Sir Charles and Mrs. Fielder-Flemming glanced at each other and then hastily away again, for all the world like two children in a Sunday-school who have been caught doing quite the wrong thing together.
“Dear me,” murmured Mr. Bradley, “this is all very exhausting. May I have five minutes’ rest, Mr. President, and half a cigarette?”
The President kindly gave Mr. Bradley an interval in which to restore himself.
XI
“I have always thought,” resumed Mr. Bradley, restored, “I have always thought that murders may be divided into two classes, closed or open. By a closed murder I mean one committed in a certain closed circle of persons, such as a house-party, in which it is known that the murderer is limited to membership of that actual group. This is by far the commoner form in fiction. An open murder I call one in which the criminal is not limited to any particular group but might be almost anyone in the whole world. This, of course, is almost invariably what happens in real life.
“The case with which we’re dealing has this peculiarity, that one can’t place it quite definitely in either category. The police say that it’s an open murder; both our previous speakers here seem to regard it as a closed one.
“It’s a question of the motive. If one agrees with the police that it is the work of some fanatic or criminal lunatic, then it certainly is an open murder; anybody without an alibi in London that night might have posted the parcel. If one’s of the opinion that the motive was a personal one, connected with Sir Eustace himself, then the murderer is confined to the closed circle of people who have had relations of one sort or another with Sir Eustace.

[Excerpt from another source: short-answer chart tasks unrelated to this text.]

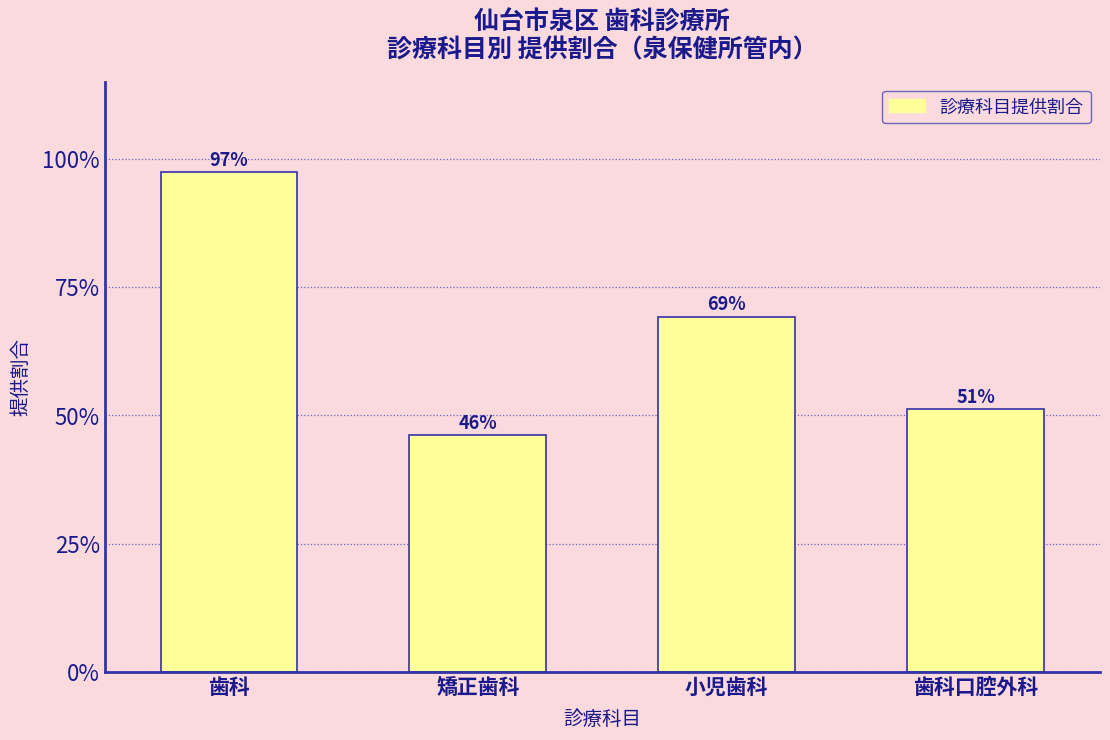

Does the chart contain any negative values?

No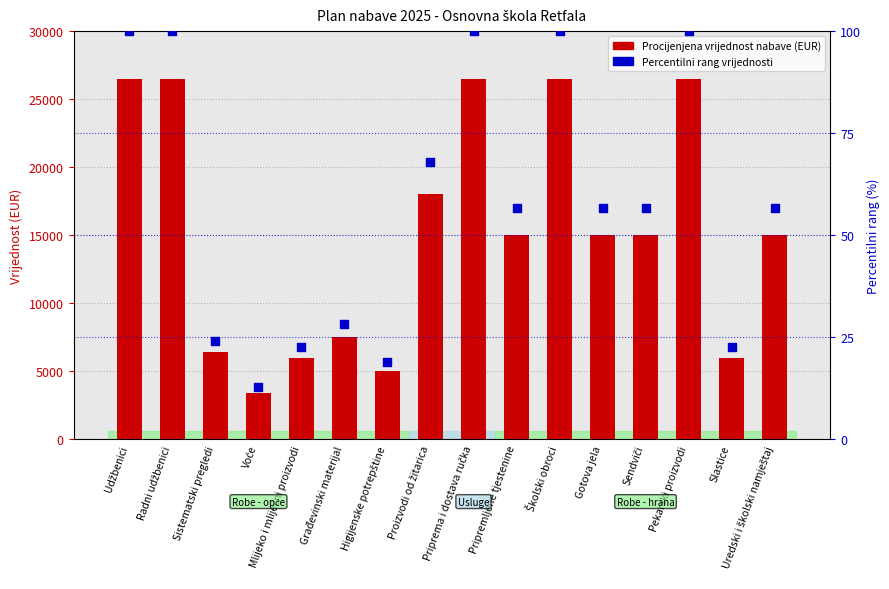

Is the value of Procijenjena vrijednost nabave (EUR) at Pripremljene tjestenine greater than the value of Percentilni rang vrijednosti at Sendviči?

Yes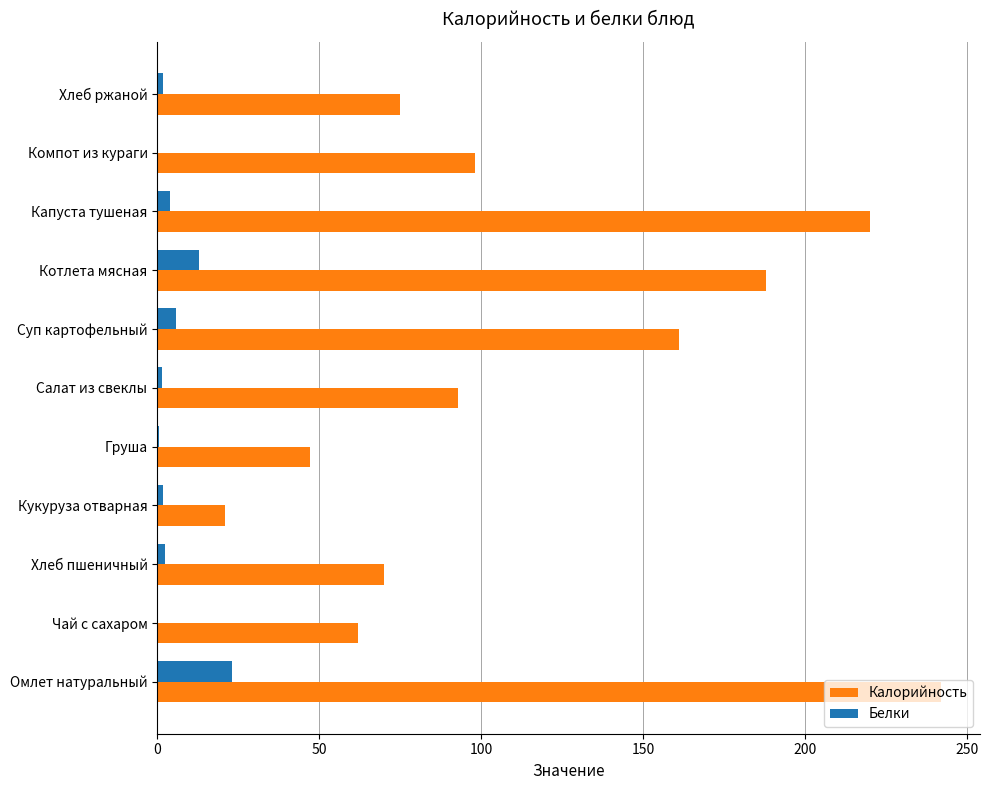

What is the greatest value displayed?

242.0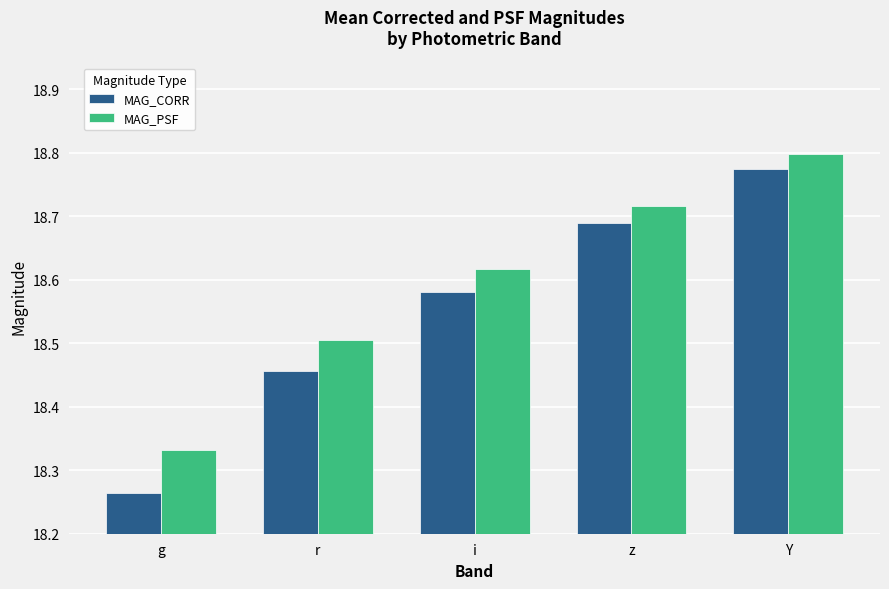

Are the bars horizontal?

No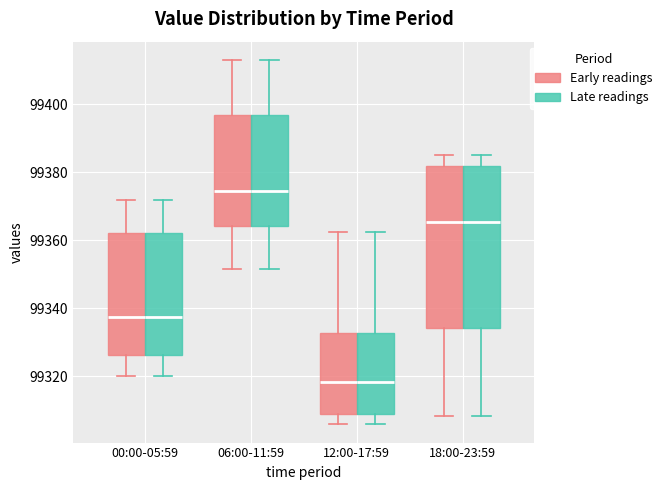

Reading left to right, read every box against the y-axis: the position of its median line, the range the box covers, and the ends of its whiskers. The values are not printed on the chart, so give them approximately, as read against the axis.

00:00-05:59 (Early readings): median 99338, box 99326 to 99362, whiskers 99320 to 99372
00:00-05:59 (Late readings): median 99338, box 99326 to 99362, whiskers 99320 to 99372
06:00-11:59 (Early readings): median 99374, box 99364 to 99396, whiskers 99352 to 99414
06:00-11:59 (Late readings): median 99374, box 99364 to 99396, whiskers 99352 to 99414
12:00-17:59 (Early readings): median 99318, box 99308 to 99332, whiskers 99306 to 99362
12:00-17:59 (Late readings): median 99318, box 99308 to 99332, whiskers 99306 to 99362
18:00-23:59 (Early readings): median 99366, box 99334 to 99382, whiskers 99308 to 99386
18:00-23:59 (Late readings): median 99366, box 99334 to 99382, whiskers 99308 to 99386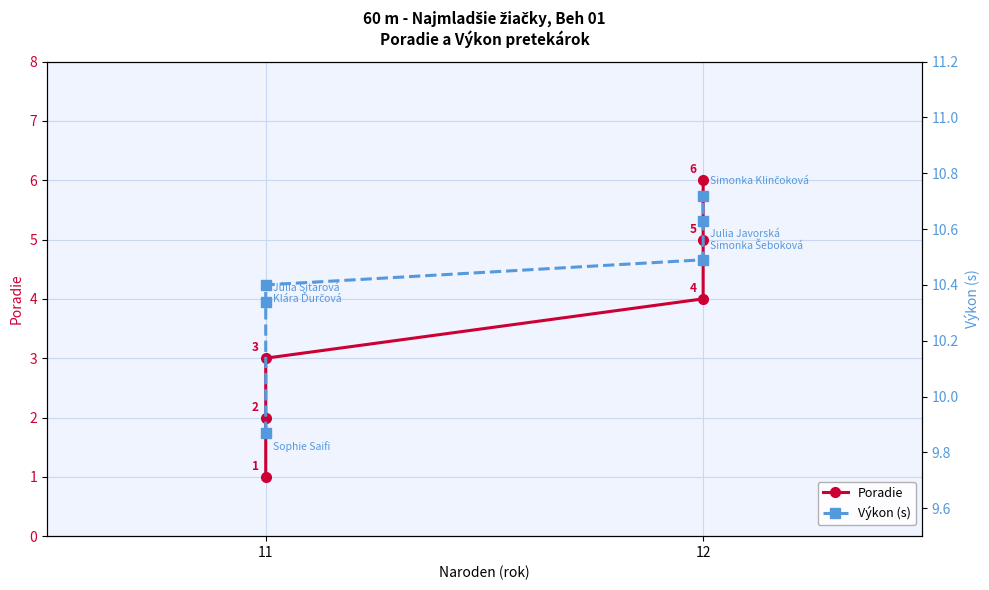

Is the value of Výkon (s) at 11 greater than the value of Poradie at 11?

Yes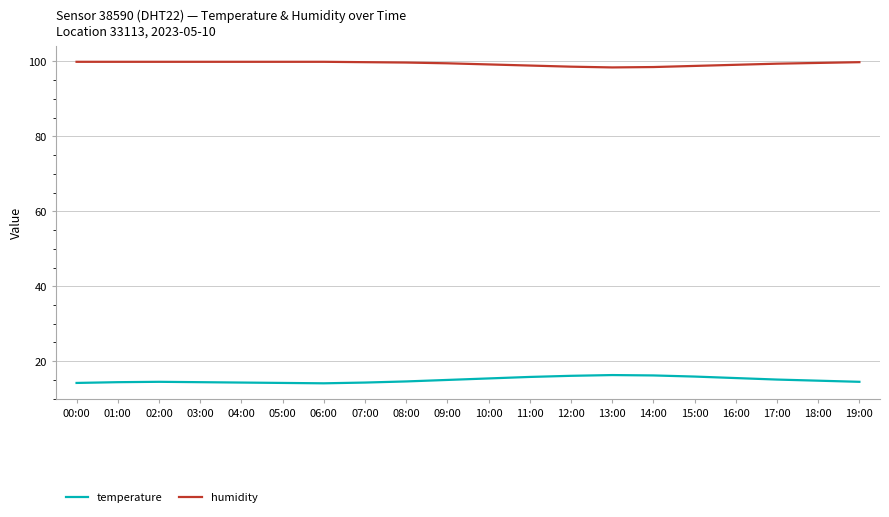

What position from the right is 05:00?

15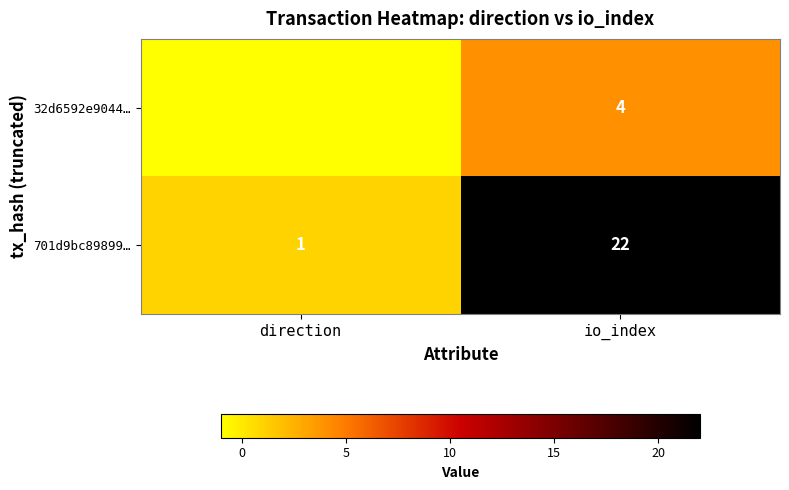

Which series has the largest range (max minus min)?

701d9bc89899…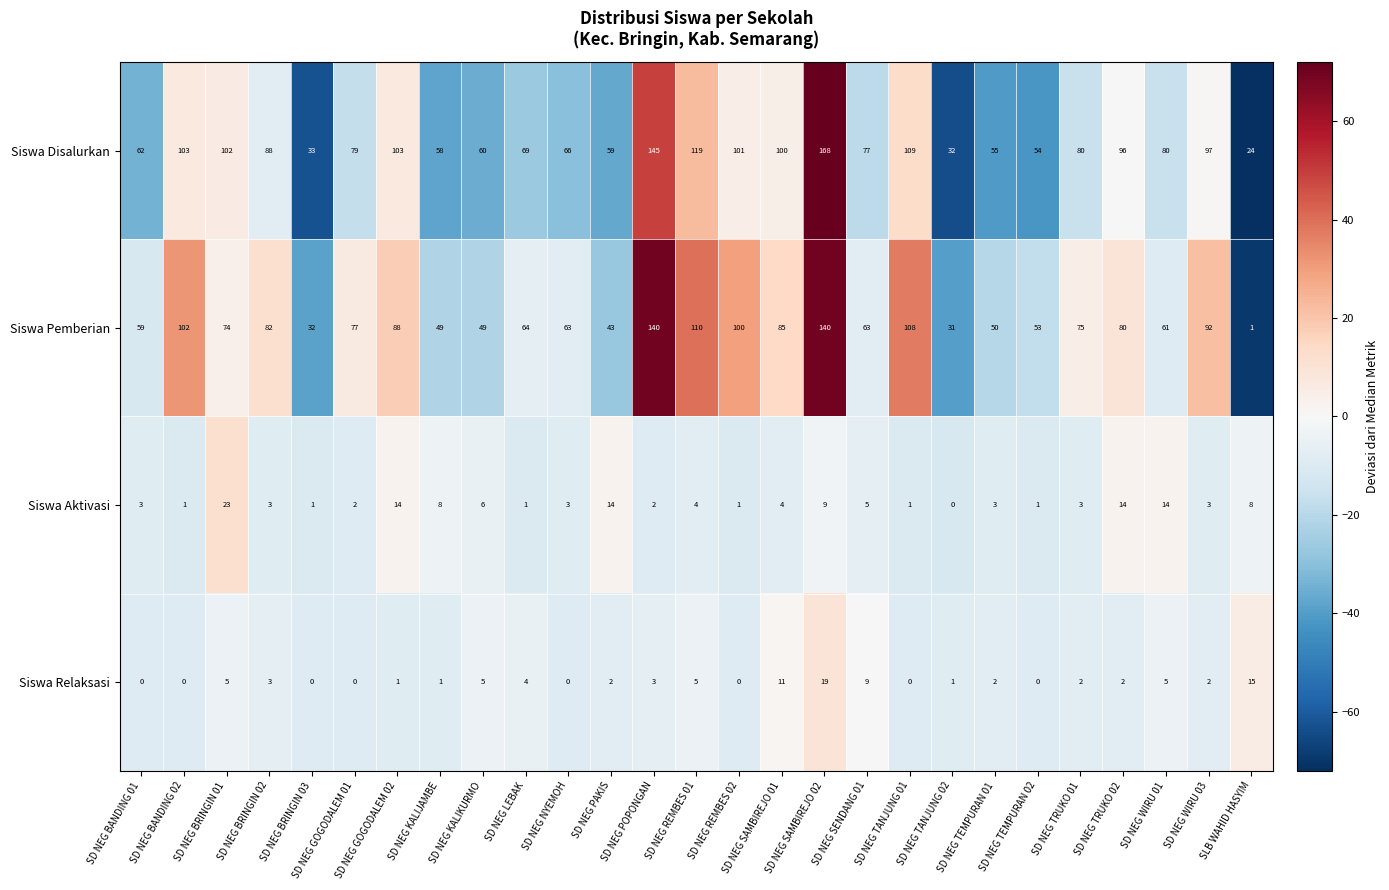

Is it true that Siswa Disalurkan equals 251 at SD NEG POPONGAN?

False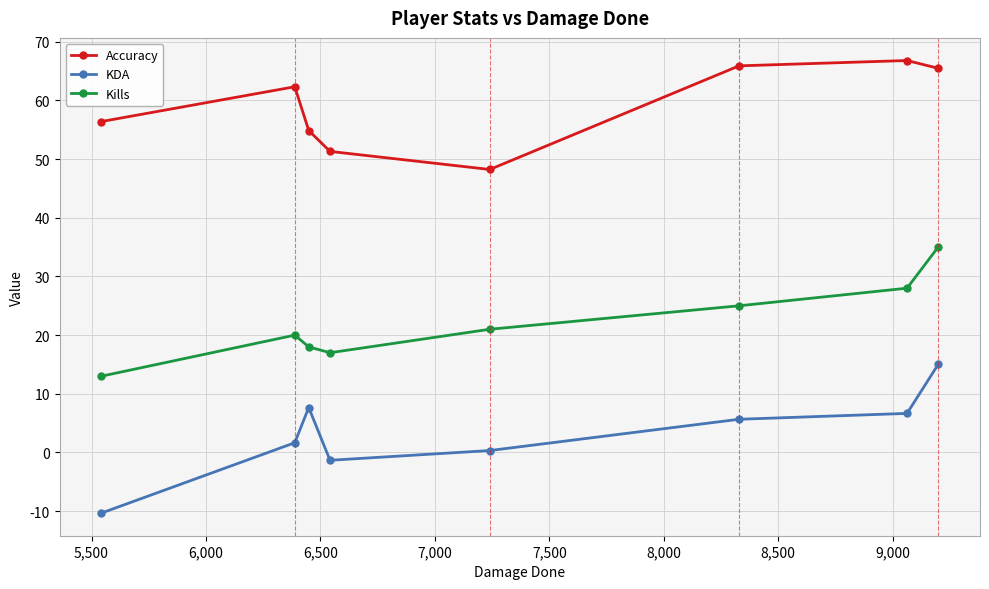

Does the chart have visible grid lines?

Yes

“And talking of posting that parcel, I must just make a diversion to tell you something really interesting. For all I know to the contrary, I might have seen the murderer with my own eyes, in the very act of posting it! As it happened, I was passing through Southampton Street that evening at just about a quarter to nine. Little did I guess, as Mr. Edgar Wallace would say, that the first act of this tragic drama was possibly being unfolded at that very minute under my unsuspecting nose. Not even a premonition of disaster caused me to falter in my stride. Providence was evidently being somewhat close with premonitions that night. But if only my sluggish instincts had warned me, how much trouble I might have saved us all. Alas,” said Mr. Bradley sadly, “such is life.
“However, that’s neither here nor there. We were discussing closed and open murders.
“I was determined to form no definite opinions either way, so to be on the safe side I treated this as an open murder. I then had the position that everyone in the whole wide world was under suspicion. To narrow down the field a little, I set to work to build up the one individual who really did it, out of the very meagre indications he or she had given us.
“I had the conclusions drawn already from the choice of nitrobenzene, which I’ve explained to you. But as a corollary to the good education, I added the very significant postscript: but not public-school or university. Don’t you agree, Sir Charles? It simply wouldn’t be done.”
“Public-school men have been known to commit murders before now,” pointed out Sir Charles, somewhat at sea.
“Oh, granted. But not in such an underhand way as this. The public-school code does stand for something, surely, even in murder. So, I am sure, any public-school man would tell me. This isn’t a gentlemanly murder at all. A public-school man, if he could ever bring himself to anything so unconventional as murder, would use an axe or a revolver or something which would bring him and his victim face to face. He would never murder a man behind his back, so to speak. I’m quite sure of that.
“Then another obvious conclusion is that he’s exceptionally neat with his fingers. To unwrap those chocolates, drain them, refill them, plug up the holes with melted chocolate, and wrap them up in their silver paper again to look as if they’ve never been tampered with—I can tell you, that’s no easy job. And all in gloves too, remember.
“I thought at first that the beautiful way it was done pointed strongly to a woman. However, I carried out an experiment and got a dozen or so of my friends to try their hands at it, men and women, and out of the whole lot I was the only one (I say it without any particular pride) who made a really good job of it. So it wasn’t necessarily a woman. But manual dexterity’s a good point to establish.
“Then there was the matter of the exact six-minim dose in each chocolate. That’s very illuminating, I think. It argues a methodical turn of mind amounting to a real passion for symmetry. There are such people. They can’t bear that the pictures on a wall don’t balance each other exactly. I know, because I’m rather that way myself. Symmetry is synonymous with order, to my mind. I can quite see how the murderer came to fill the chocolates in that way. I should probably have done so myself.